START DATA TO USE

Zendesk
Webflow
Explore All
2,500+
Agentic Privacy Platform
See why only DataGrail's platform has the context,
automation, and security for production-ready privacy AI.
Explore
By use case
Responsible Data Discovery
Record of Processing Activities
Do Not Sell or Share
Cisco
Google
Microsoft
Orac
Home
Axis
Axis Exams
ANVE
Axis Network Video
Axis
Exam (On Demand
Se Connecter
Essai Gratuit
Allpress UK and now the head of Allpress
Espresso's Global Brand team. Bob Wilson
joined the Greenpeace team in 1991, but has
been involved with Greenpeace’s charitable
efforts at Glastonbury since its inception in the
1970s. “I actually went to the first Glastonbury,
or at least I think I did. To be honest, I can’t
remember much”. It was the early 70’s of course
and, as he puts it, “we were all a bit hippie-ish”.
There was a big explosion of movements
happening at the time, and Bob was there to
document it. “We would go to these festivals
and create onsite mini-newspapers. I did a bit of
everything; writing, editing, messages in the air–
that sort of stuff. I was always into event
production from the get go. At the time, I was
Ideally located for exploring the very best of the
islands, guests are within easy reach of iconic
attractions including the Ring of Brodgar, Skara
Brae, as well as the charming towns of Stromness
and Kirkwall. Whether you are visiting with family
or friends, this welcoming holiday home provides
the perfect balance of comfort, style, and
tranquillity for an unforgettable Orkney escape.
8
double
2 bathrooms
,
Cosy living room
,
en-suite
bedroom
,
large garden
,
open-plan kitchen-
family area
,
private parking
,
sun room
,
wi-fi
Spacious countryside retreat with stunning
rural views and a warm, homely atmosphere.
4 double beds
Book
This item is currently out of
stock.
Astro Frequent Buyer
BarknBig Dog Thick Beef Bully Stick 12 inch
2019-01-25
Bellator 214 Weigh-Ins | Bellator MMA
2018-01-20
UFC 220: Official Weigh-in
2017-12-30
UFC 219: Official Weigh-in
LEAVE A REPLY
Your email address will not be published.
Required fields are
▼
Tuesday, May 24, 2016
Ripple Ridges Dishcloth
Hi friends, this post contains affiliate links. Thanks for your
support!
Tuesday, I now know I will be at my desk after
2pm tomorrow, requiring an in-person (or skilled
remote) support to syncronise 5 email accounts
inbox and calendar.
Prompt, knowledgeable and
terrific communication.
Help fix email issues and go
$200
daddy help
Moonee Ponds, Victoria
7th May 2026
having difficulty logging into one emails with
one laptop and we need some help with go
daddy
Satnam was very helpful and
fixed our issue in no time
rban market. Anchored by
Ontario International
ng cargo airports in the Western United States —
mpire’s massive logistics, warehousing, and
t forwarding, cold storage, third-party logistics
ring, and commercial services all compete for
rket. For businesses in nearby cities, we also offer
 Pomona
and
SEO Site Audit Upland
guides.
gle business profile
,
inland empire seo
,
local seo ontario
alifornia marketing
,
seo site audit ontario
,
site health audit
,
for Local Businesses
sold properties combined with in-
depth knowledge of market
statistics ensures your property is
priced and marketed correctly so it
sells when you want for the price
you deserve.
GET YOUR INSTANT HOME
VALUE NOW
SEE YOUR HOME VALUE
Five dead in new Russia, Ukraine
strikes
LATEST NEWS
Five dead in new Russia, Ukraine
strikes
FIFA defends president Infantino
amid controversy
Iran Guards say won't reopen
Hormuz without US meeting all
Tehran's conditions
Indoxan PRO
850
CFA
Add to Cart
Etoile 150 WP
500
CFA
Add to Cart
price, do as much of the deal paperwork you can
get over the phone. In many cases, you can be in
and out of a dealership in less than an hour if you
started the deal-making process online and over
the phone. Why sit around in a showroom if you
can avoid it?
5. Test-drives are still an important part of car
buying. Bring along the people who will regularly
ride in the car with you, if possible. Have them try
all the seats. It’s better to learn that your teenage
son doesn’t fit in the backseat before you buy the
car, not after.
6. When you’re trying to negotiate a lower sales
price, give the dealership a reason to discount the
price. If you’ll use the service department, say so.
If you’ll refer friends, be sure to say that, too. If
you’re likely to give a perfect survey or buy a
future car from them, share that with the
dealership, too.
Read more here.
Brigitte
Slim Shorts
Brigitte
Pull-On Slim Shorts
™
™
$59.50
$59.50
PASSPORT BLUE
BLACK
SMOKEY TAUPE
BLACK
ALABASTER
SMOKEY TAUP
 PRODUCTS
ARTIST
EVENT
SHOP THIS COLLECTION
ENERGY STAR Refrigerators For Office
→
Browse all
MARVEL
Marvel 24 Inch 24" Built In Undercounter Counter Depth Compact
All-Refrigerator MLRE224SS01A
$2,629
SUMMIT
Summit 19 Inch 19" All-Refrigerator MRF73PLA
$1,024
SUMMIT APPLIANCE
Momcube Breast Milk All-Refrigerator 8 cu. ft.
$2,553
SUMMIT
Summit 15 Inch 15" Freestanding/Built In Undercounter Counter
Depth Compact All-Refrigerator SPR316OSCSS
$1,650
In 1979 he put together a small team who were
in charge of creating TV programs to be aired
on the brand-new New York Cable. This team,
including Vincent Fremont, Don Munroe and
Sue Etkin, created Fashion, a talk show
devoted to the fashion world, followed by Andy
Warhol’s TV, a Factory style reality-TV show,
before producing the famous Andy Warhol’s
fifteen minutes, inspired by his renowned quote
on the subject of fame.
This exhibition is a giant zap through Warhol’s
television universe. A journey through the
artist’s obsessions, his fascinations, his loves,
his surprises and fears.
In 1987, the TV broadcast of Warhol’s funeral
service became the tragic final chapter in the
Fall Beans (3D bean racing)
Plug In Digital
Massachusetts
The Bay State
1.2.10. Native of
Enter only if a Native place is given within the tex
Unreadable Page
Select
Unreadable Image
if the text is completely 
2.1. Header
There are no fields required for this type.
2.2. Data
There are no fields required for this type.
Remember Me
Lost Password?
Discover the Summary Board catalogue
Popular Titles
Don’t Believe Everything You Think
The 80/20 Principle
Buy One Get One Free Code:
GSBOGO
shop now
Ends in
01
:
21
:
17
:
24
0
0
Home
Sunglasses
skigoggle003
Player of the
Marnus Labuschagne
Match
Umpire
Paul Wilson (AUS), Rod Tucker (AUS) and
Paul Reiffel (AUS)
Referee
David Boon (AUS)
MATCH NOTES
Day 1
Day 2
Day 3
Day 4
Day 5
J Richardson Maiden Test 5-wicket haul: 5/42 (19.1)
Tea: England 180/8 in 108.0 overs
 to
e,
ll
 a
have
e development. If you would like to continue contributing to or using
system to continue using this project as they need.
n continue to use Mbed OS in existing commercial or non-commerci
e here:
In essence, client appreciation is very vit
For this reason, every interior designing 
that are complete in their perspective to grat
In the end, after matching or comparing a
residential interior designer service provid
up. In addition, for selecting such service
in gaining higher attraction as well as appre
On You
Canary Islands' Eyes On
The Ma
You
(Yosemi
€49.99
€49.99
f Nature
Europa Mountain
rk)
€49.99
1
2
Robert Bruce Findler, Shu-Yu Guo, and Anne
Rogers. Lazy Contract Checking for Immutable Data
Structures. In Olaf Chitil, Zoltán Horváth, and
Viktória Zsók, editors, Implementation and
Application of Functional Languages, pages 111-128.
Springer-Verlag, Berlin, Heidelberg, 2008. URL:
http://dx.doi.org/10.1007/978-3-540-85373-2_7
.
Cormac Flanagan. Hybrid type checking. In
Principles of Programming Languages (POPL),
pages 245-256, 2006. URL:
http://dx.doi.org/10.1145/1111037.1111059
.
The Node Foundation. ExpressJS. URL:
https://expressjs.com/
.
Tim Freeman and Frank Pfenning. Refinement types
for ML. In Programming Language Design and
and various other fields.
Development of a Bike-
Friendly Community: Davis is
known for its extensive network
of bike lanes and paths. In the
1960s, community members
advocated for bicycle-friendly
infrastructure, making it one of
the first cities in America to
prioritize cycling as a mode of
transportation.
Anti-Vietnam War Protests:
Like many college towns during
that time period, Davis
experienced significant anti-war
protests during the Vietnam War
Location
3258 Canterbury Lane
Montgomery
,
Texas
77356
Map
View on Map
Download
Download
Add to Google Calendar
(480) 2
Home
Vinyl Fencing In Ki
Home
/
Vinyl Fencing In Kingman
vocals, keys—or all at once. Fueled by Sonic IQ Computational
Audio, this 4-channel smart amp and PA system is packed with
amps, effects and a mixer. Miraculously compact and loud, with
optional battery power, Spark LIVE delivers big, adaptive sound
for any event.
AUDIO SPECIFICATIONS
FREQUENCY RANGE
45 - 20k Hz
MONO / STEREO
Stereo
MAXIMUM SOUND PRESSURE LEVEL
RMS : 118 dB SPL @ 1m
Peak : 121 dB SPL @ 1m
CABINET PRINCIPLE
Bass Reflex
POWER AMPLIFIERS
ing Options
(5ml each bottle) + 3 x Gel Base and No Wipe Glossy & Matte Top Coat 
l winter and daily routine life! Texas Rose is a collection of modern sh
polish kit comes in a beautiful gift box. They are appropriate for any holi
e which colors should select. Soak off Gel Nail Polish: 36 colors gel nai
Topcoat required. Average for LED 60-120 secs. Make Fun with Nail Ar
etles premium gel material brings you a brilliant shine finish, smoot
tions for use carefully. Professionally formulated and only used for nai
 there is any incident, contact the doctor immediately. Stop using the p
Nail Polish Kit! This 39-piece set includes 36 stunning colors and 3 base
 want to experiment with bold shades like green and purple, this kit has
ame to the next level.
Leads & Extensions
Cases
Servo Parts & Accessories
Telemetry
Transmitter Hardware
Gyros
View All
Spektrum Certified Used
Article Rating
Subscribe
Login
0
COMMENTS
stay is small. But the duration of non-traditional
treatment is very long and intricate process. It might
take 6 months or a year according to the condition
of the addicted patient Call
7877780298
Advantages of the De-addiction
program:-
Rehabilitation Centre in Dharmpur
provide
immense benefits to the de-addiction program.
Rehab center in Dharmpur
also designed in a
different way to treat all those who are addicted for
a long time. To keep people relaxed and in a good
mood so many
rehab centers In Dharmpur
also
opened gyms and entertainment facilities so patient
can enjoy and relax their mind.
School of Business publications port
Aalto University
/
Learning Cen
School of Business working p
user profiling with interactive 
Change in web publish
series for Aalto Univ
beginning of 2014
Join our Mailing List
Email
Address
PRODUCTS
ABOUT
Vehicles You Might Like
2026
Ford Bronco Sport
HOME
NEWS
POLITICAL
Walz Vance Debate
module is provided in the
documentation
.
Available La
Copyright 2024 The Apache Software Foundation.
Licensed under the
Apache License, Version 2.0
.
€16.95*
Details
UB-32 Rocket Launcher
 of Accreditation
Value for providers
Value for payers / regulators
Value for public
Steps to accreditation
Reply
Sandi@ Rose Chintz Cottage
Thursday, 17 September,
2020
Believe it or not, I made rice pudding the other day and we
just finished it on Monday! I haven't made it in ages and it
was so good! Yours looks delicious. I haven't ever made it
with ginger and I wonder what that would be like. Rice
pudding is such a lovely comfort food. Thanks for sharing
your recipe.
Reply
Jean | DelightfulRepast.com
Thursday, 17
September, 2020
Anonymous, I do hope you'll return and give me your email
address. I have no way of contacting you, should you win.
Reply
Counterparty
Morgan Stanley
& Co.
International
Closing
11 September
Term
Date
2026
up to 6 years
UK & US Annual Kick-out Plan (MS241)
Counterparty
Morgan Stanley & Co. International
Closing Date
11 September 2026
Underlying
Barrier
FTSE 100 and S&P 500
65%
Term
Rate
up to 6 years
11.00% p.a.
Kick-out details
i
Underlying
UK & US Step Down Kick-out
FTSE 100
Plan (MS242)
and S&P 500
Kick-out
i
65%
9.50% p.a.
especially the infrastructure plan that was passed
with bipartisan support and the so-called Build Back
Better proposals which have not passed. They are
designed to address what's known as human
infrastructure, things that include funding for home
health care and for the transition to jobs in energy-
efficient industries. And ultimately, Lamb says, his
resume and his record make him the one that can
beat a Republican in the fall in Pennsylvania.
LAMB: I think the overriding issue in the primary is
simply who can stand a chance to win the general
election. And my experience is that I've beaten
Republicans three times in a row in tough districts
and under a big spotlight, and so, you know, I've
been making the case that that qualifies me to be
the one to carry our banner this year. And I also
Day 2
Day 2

END DATA TO USE

**WORK ORDER:** The answer should be an exact copy of the lines from the first line of the data through the line with "or at least" and should contain nothing else.

**WRITTEN RESPONSE:**
Zendesk
Webflow
Explore All
2,500+
Agentic Privacy Platform
See why only DataGrail's platform has the context,
automation, and security for production-ready privacy AI.
Explore
By use case
Responsible Data Discovery
Record of Processing Activities
Do Not Sell or Share
Cisco
Google
Microsoft
Orac
Home
Axis
Axis Exams
ANVE
Axis Network Video
Axis
Exam (On Demand
Se Connecter
Essai Gratuit
Allpress UK and now the head of Allpress
Espresso's Global Brand team. Bob Wilson
joined the Greenpeace team in 1991, but has
been involved with Greenpeace’s charitable
efforts at Glastonbury since its inception in the
1970s. “I actually went to the first Glastonbury,
or at least I think I did. To be honest, I can’t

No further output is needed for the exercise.